Can anyone advise me as to how I can make or purchase a sound hole cover for my Washburn Rover Travel Guitar? I have installed Washburn's "Romp" microphone pick up, which was specifically designed for the Rover (The installation is solid. I had my tech do the install). The problem is, because of the design of this small-bodied instrument, the feedback is immediate and can't really be resolved by re-positioning the proximity of the guitar and amp. I think a sound hole cover might be (part of) the solution. To make things even more "challenging", the Rover's sound hole is not round, but is oval-shaped. Do sound hole covers require "vent" holes? I've seen them both with and without. I'm not running the thing through a Marshall stack! I just wanted to put it through a tiny little Pignose. Any help would be greatly appreciated.
my school's yamaha has an oval shaped sound hole as well. i assume that you may have to just try to find one online or try to find one at a store.

another solution for feedback would be to reposition the amp behind you if possible.

umm, soundhole covers dont always need vent holes. vent holes wont kill off as much feedback as completely closed off ones(obviously). their purpose is just to let you hear it a bit better if you arent plugged in so that you dont have to keep putting it in and taking it out.

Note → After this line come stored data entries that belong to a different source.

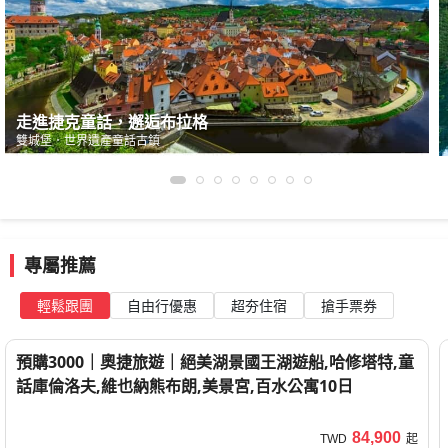
走進捷克童話，邂逅布拉格
雙城堡．世界遺產童話古鎮
專屬推薦
輕鬆跟團
自由行優惠
超夯住宿
搶手票券
奧地利
，維也納邦
預購3000｜奧捷旅遊｜絕美湖景國王湖遊船,哈修塔特,童
話庫倫洛夫,維也納熊布朗,美景宮,百水公寓10日
84,900
TWD
起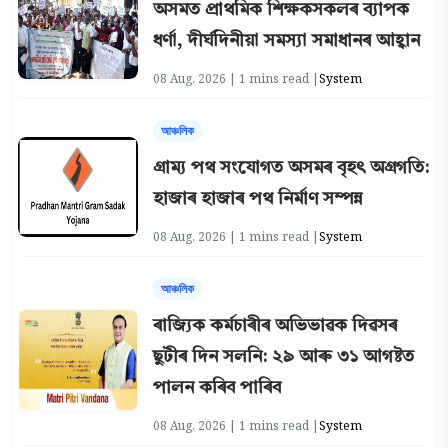
অসমত প্ৰাথমিক শিক্ষকসকলৰ ব্যাপক
ধৰ্ণা, দীৰ্ঘদিনীয়া সমস্যা সমাধানৰ আহ্বান
08 Aug, 2026 | 1 mins read |
System
আঞ্চলিক
গ্ৰাম্য পথ সংযোগত অসমৰ বৃহৎ অগ্ৰগতি:
হাজাৰ হাজাৰ পথ নিৰ্মাণ সম্পন্ন
08 Aug, 2026 | 1 mins read |
System
আঞ্চলিক
ৰাজ্যিক কৰ্মচাৰীৰ অভিভাৱক দিৱসৰ
ছুটীৰ দিন সলনি: ২৯ আৰু ৩১ আগষ্টত
পালন কৰিব পাৰিব
08 Aug, 2026 | 1 mins read |
System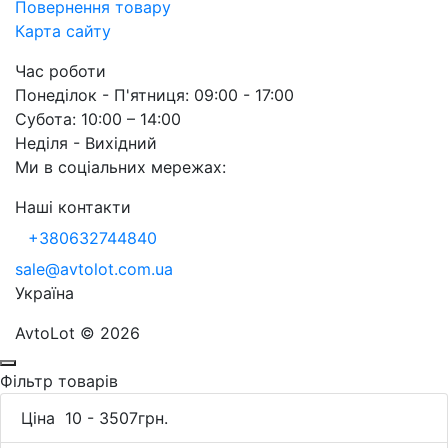
Повернення товару
Карта сайту
Час роботи
Понеділок - П'ятниця: 09:00 - 17:00
Субота: 10:00 – 14:00
Неділя - Вихідний
Ми в соціальних мережах:
Наші контакти
+380632744840
sale@avtolot.com.ua
Українa
AvtoLot © 2026
Фільтр товарів
Ціна
10
-
3507
грн.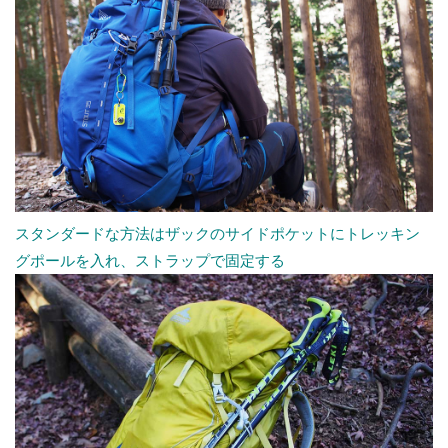
スタンダードな方法はザックのサイドポケットにトレッキン
グポールを入れ、ストラップで固定する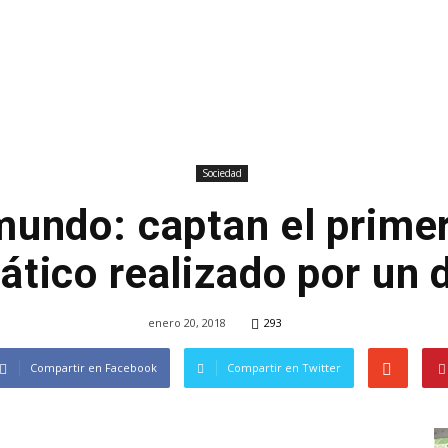
Sociedad
mundo: captan el primer
ático realizado por un 
enero 20, 2018
293
Compartir en Facebook
Compartir en Twitter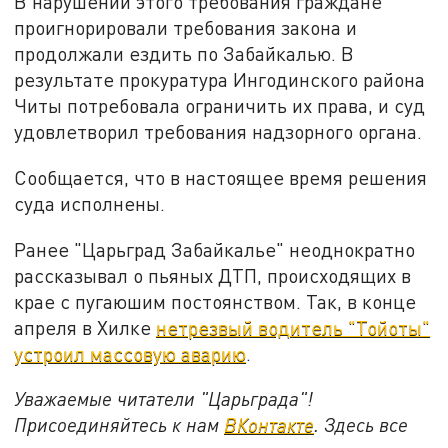
В нарушении этого требования граждане
проигнорировали требования закона и
продолжали ездить по Забайкалью. В
результате прокуратура Ингодинского района
Читы потребовала ограничить их права, и суд
удовлетворил требования надзорного органа.
Сообщается, что в настоящее время решения
суда исполнены.
Ранее "Царьград Забайкалье" неоднократно
рассказывал о пьяных ДТП, происходящих в
крае с пугаюшим постоянством. Так, в конце
апреля в Хилке
нетрезвый водитель "Тойоты"
устроил массовую аварию
.
Уважаемые читатели "Царьграда"!
Присоединяйтесь к нам
ВКонтакте
. Здесь все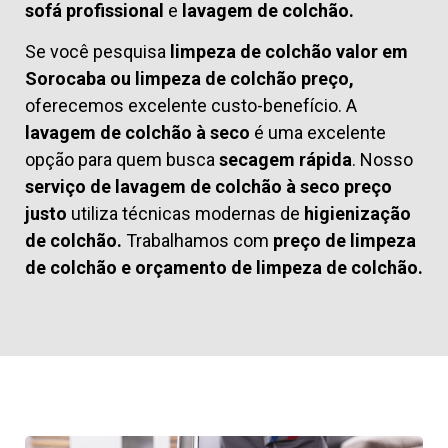
sofá profissional
e
lavagem de colchão.
Se você pesquisa
limpeza de colchão valor em
Sorocaba ou limpeza de colchão preço,
oferecemos excelente custo-benefício. A
lavagem de colchão à seco
é uma excelente
opção para quem busca
secagem rápida
. Nosso
serviço de lavagem de colchão à seco preço
justo
utiliza técnicas modernas de
higienização
de colchão.
Trabalhamos com
preço de limpeza
de colchão
e
orçamento de limpeza de colchão.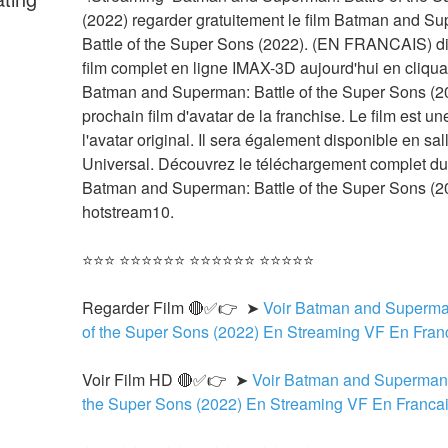
(2022) regarder gratuitement le film Batman and Su
Battle of the Super Sons (2022). (EN FRANCAIS) dif
film complet en ligne IMAX-3D aujourd'hui en cliquant
Batman and Superman: Battle of the Super Sons (202
prochain film d'avatar de la franchise. Le film est une
l'avatar original. Il sera également disponible en sall
Universal. Découvrez le téléchargement complet du 
Batman and Superman: Battle of the Super Sons (20
hotstream10.
⭐⭐⭐ ⭐⭐⭐⭐⭐⭐ ⭐⭐⭐⭐⭐⭐ ⭐⭐⭐⭐⭐
Regarder Film 🔴✅👉  ➤ 
Voir Batman and Superman
of the Super Sons (2022) En Streaming VF En Fran
Voir Film HD 🔴✅👉  ➤ 
Voir Batman and Superman: 
the Super Sons (2022) En Streaming VF En Francai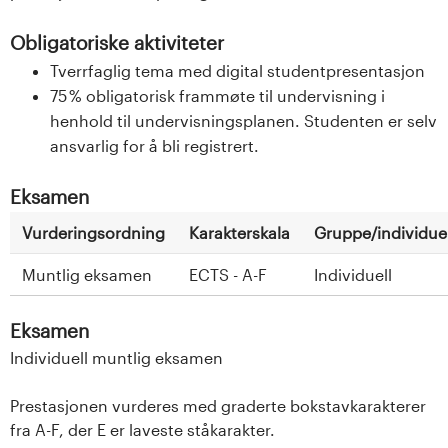
Obligatoriske aktiviteter
Tverrfaglig tema med digital studentpresentasjon
75 % obligatorisk frammøte til undervisning i
henhold til undervisningsplanen. Studenten er selv
ansvarlig for å bli registrert.
Eksamen
Vurderingsordning
Karakterskala
Gruppe/individuel
Muntlig eksamen
ECTS - A-F
Individuell
Eksamen
Individuell muntlig eksamen
Prestasjonen vurderes med graderte bokstavkarakterer
fra A-F, der E er laveste ståkarakter.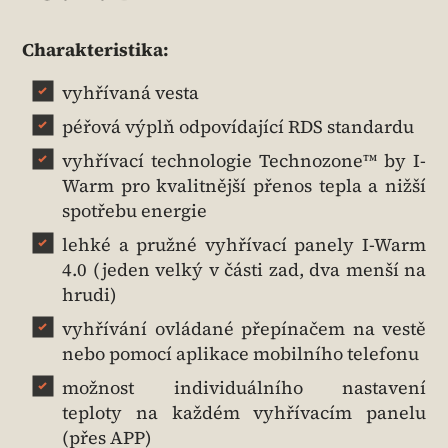
Charakteristika:
vyhřívaná vesta
péřová výplň odpovídající RDS standardu
vyhřívací technologie Technozone™ by I-
Warm pro kvalitnější přenos tepla a nižší
spotřebu energie
lehké a pružné vyhřívací panely I-Warm
4.0 (jeden velký v části zad, dva menší na
hrudi)
vyhřívání ovládané přepínačem na vestě
nebo pomocí aplikace mobilního telefonu
možnost individuálního nastavení
teploty na každém vyhřívacím panelu
(přes APP)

Thanks for the advice, Captivate. I'm thinking that maybe I could just cut a piece of foam, make it approximately the right shape and a little oversized, and kind of just "squish" it into the sound hole. It'll probably look frightful but may cut down on some of the feedback. Maybe I could even glue something on the top of the foam so it wouldn't look so terrible. As far as amp positioning, I've tried everything short of placing the amp in the next room and closing the door. I have an acoustic/electric Oscar Schmidt Uke (obviously a small body like the Rover) that doesn't have any of the problems with feedback this little bugger does. I've even used the OS Uke on stage with no issues at all. What you say about holes in the sound hole cover makes good sense. They are there more for the player to hear than for any other reason. If you come up with any brainstorms, let me know. Just as a side note, I have many (some quite expensive) guitars and have NEVER had more fun with one than I have had for the last month with this Washburn Rover. It absolutely makes me smile just to hold it. The quality of construction is hard to believe and (IMHO) the sound is positively enchanting. I can practice in the car while waiting for doctor's appointments, while my wife shops for clothing, at lunch, literally anytime and anywhere. It's a great little guitar (even if I never get to plug it in).